§ Document extract:
#####

05-22-2021, 11:54 AM
(05-21-2021, 09:24 PM)Runar Wrote: I too have struggled with addictions in my way.
I was 15 and had begun partying, and after many weekends with fun, there suddenly came a weekend where we had no alcohol, and i was so disappointed, and almost furious, it was such a break, i realized that oh my oh my, i get easily addicted. And it was true, everything afterwards have told me the same. I then decided to stick to nicotine and coffee, and absolutely never test opioids. And so i did.
And a life went , and i became so ill i had to reevaluate everything. Like my diet. I understood carbohydrates wasnt my thing and started to follow low carb-high fat diet. It worked. And i understood carbs are all sugars and they are addictive, thats the way they work on me, giving me a high and low. Creating the typical manic depressive type i surely can be without.
But whan that was solved, things calmed down, and i began to realize that i had allergies. And i found a therapist who diagnosed me. It took time, allergies goes up and down, they are not equally bad every day.
But as she found another one, i quit them immediately, and often tried them again after a year or so, to see what it was. Then i found out about the brain fog.
Allergies have two distinct modes, acute and chronic. When they are acute you get big symptoms of small samples, while the chronic gives no clear symptoms but an overall discomfort and that brainfog. This because the body is overrun by eating this wrong stuff everyday.
Then i realized what i had seen in the party zone, there are people coming for recreational drugs, (lsd, mushroom and trips) while there are others coming for what they know is addictive.
Thats why some souls "choose" to go that path, because they are full of this discomfort they cannot localize anywhere, they just feel this urgent need to escape, and the brainfog makes them unable to think reasonable, even think at all.
Also there are articles around on how allergies trigger addictions. The flow of histamines is like a drug too and when it withdraws, cravings start.
I got a treatment for histamine intolerance at my therapist, which i had built up during my allergic life. And i felt it took the out the foundation of my addictive personality.
I read the list of histamine provoking foods, and of course i found my new favorites there, like pickles and dried fruit. They contain mold and that demands reactions.
I quit nicotine 12 yrs ago, and coffee 4 years ago. I got a treatment for the last one, (bioresonans - eLybra) and i have never thought about it since. These machines are really good, you should tip people on opioids about them, as they work wonders in flushing out chemical residue.

#####

§ The data:
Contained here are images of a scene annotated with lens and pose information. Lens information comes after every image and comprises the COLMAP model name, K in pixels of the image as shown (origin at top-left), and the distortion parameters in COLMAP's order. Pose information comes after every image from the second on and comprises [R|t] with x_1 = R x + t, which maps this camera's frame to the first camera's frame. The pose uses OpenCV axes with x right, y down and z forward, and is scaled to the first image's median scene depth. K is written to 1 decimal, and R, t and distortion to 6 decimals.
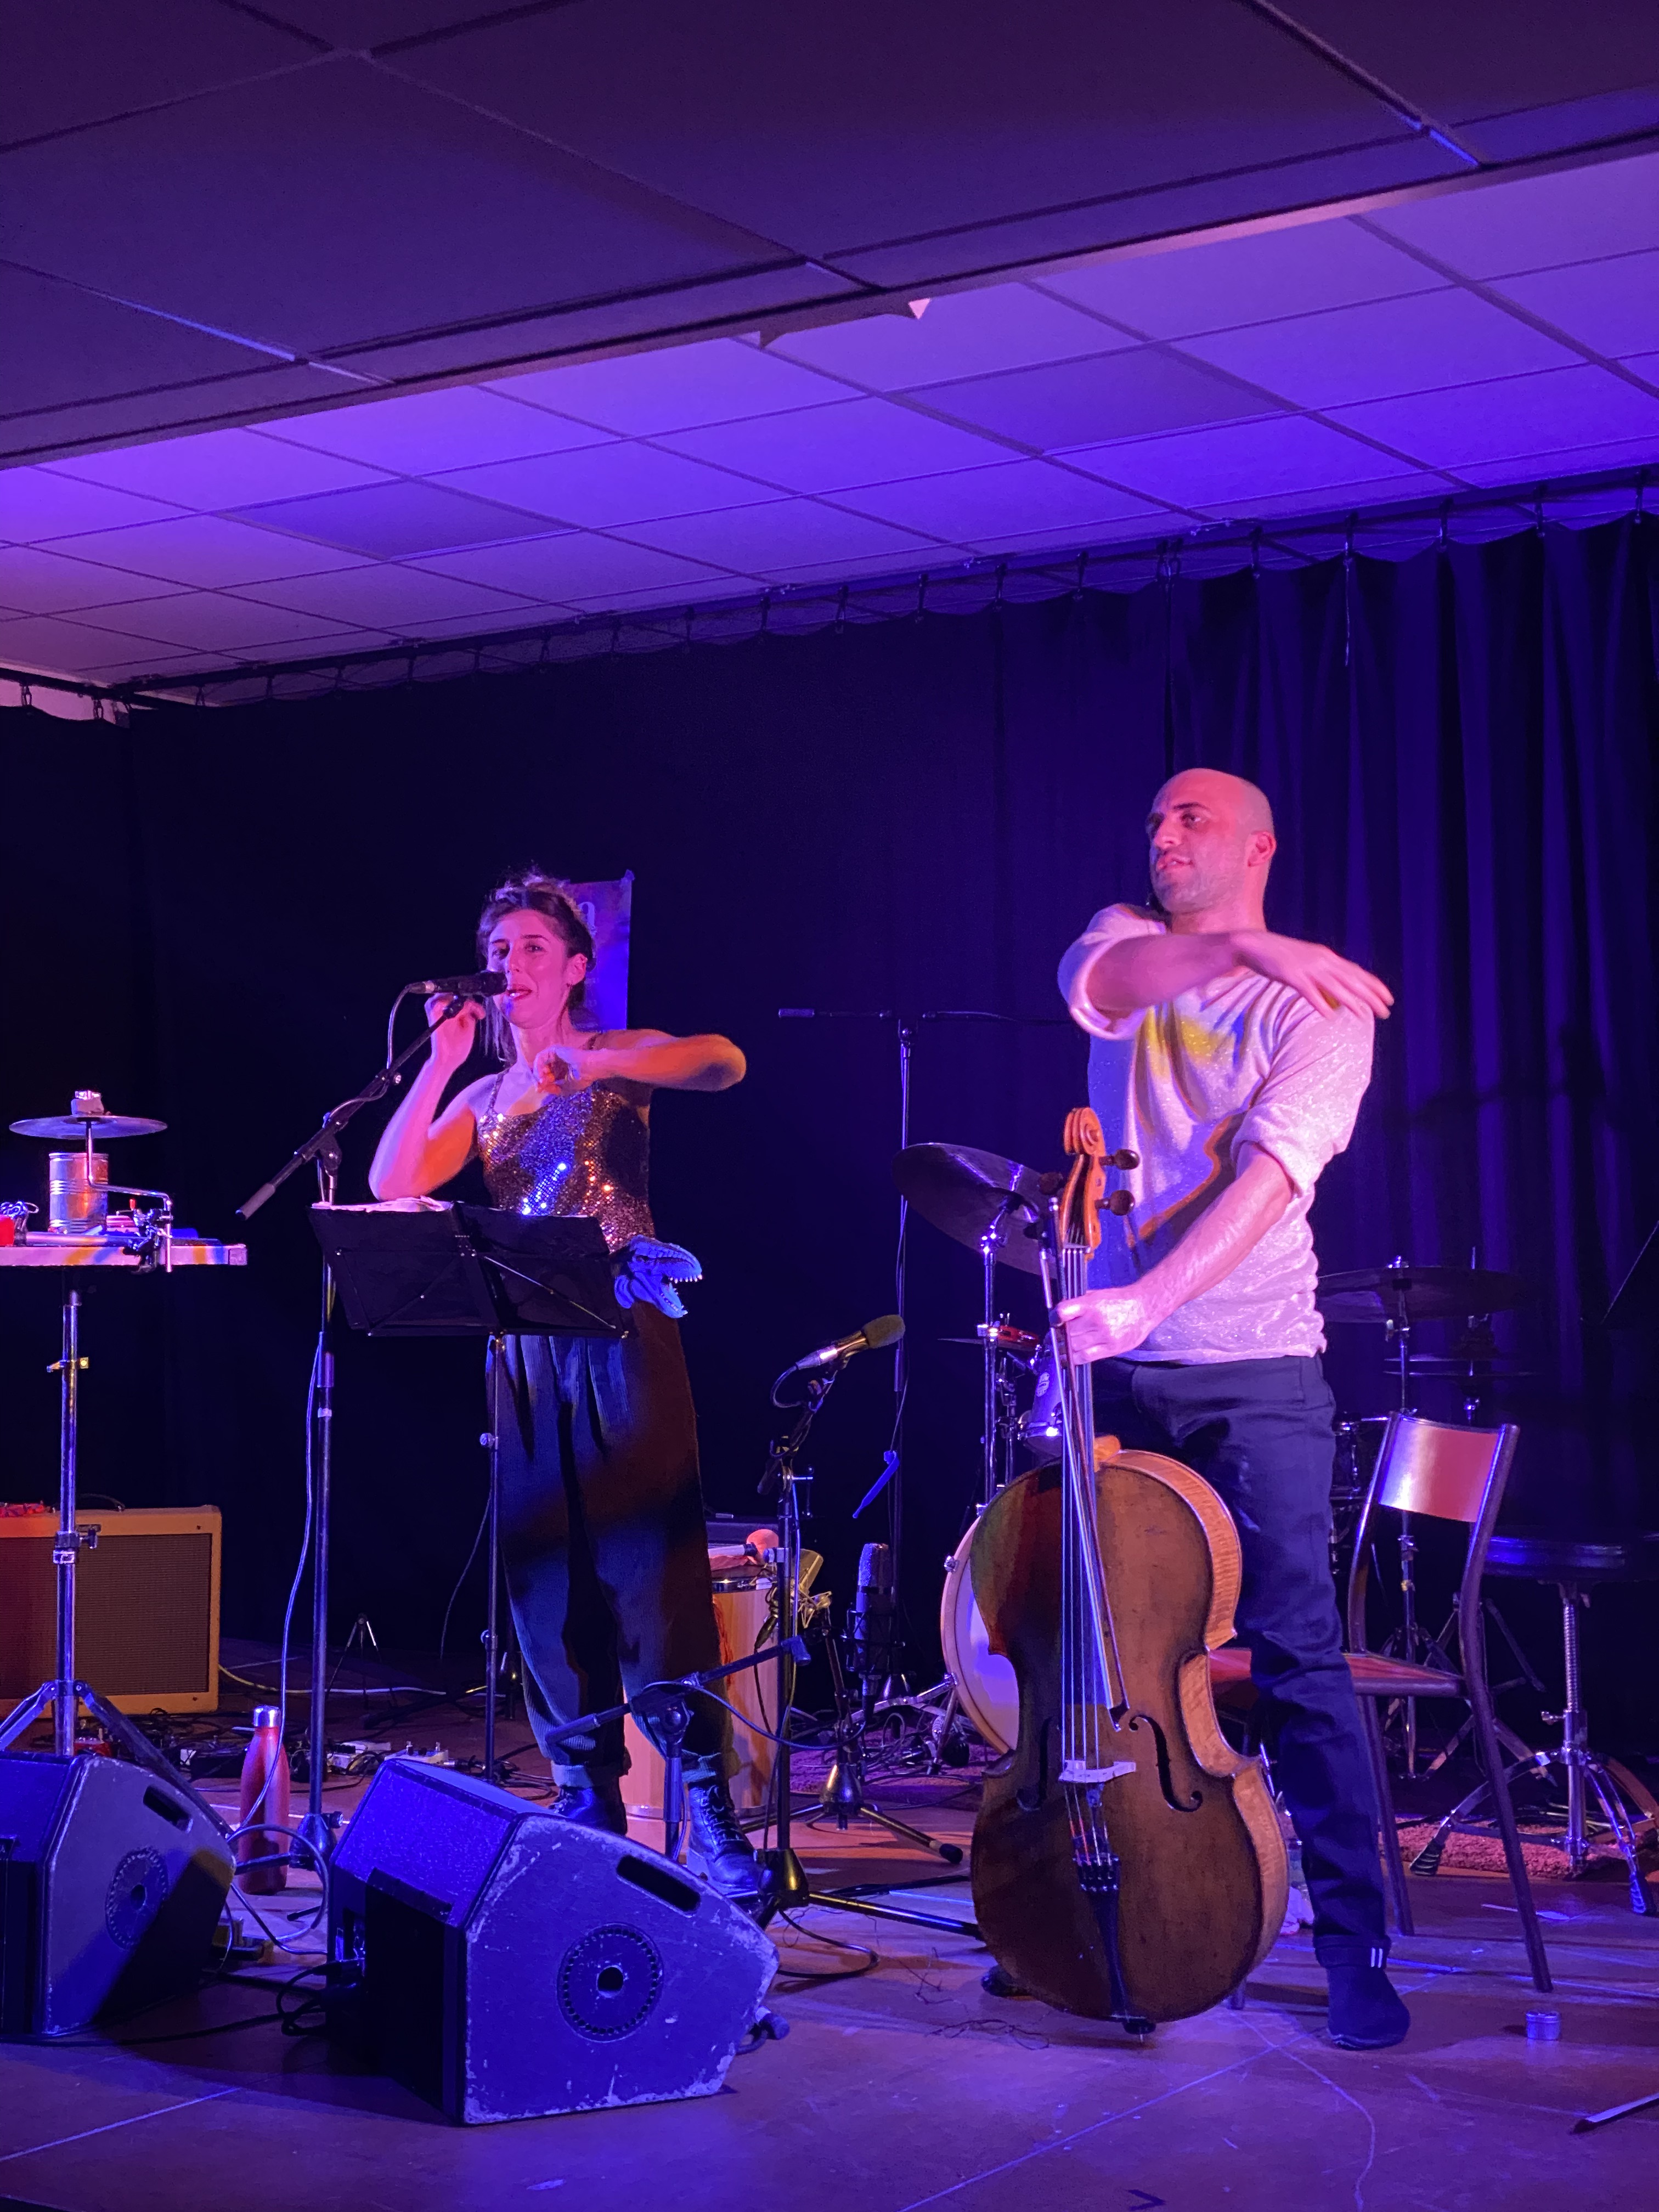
lens RADIAL K [[3253.9, 0, 844.2], [0, 3253.9, 1112.3], [0, 0, 1]] dist [0.119583, 0.000000]
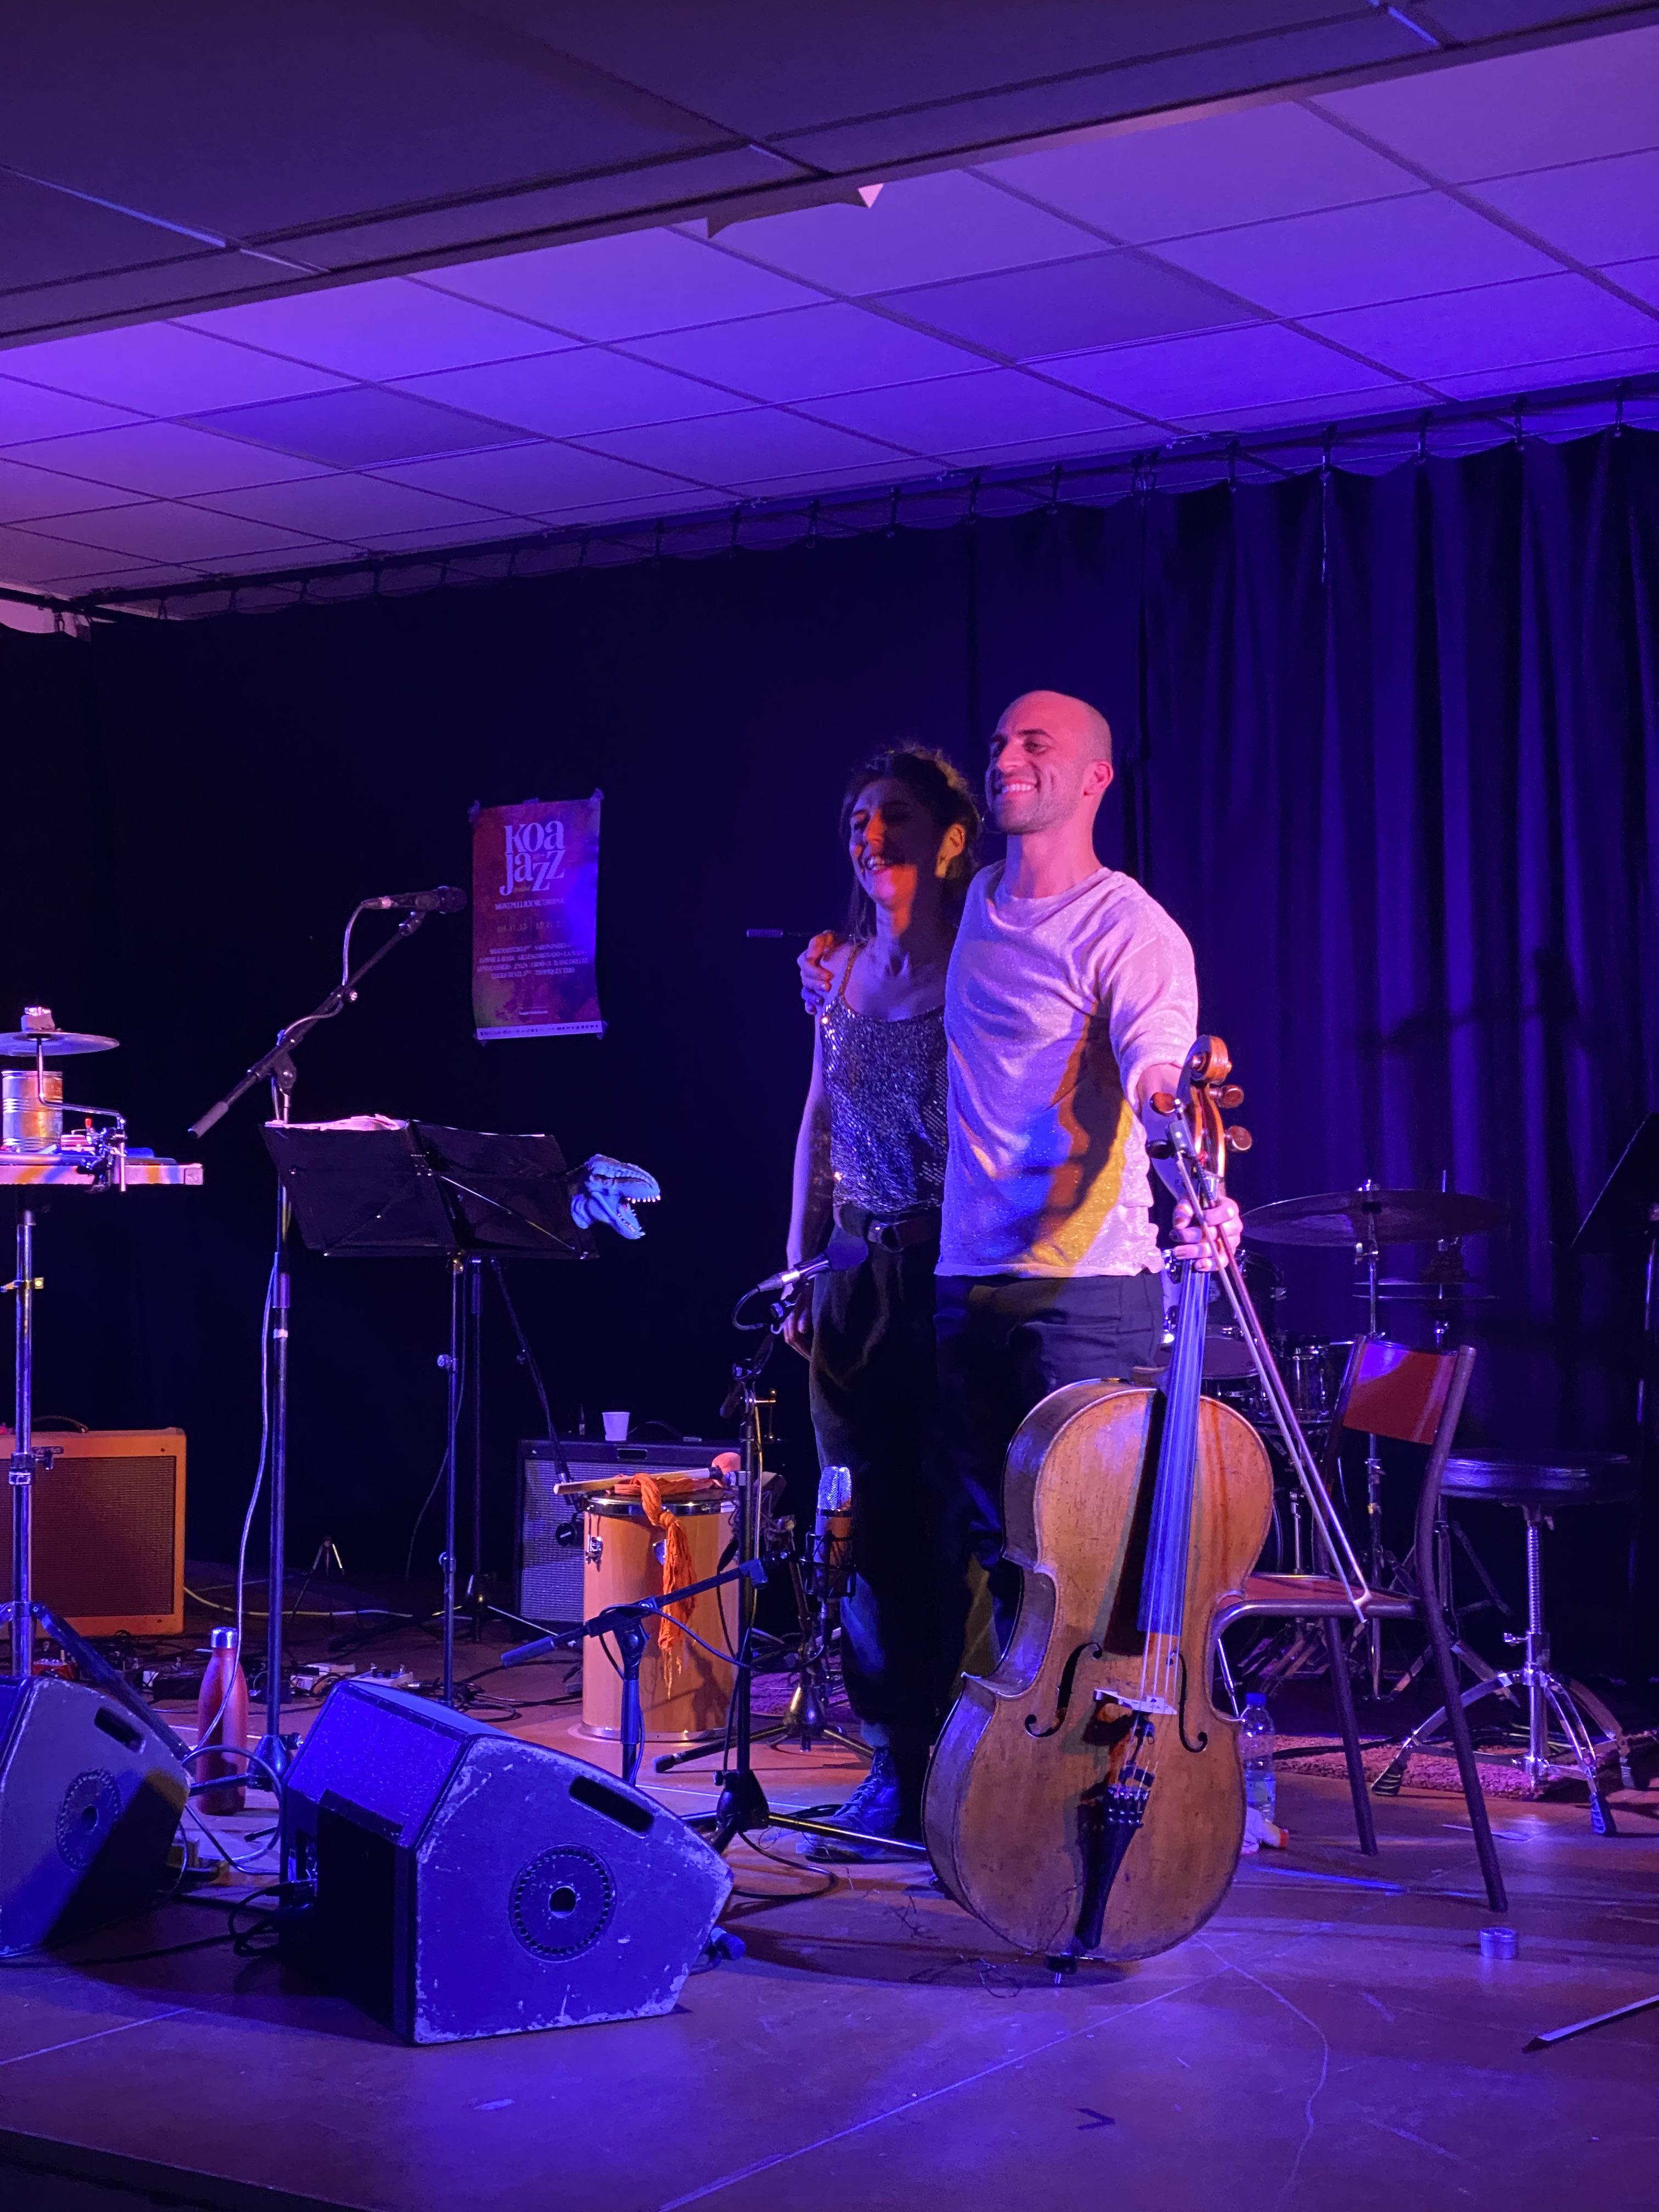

#####

§ What you should do: In the forum post above about allergies and addiction, reproduce word for word the part that opens with the words containing "But as she found" and closes with "wrong stuff everyday.".

§ Answer to this task:
But as she found another one, i quit them immediately, and often tried them again after a year or so, to see what it was. Then i found out about the brain fog.
Allergies have two distinct modes, acute and chronic. When they are acute you get big symptoms of small samples, while the chronic gives no clear symptoms but an overall discomfort and that brainfog. This because the body is overrun by eating this wrong stuff everyday.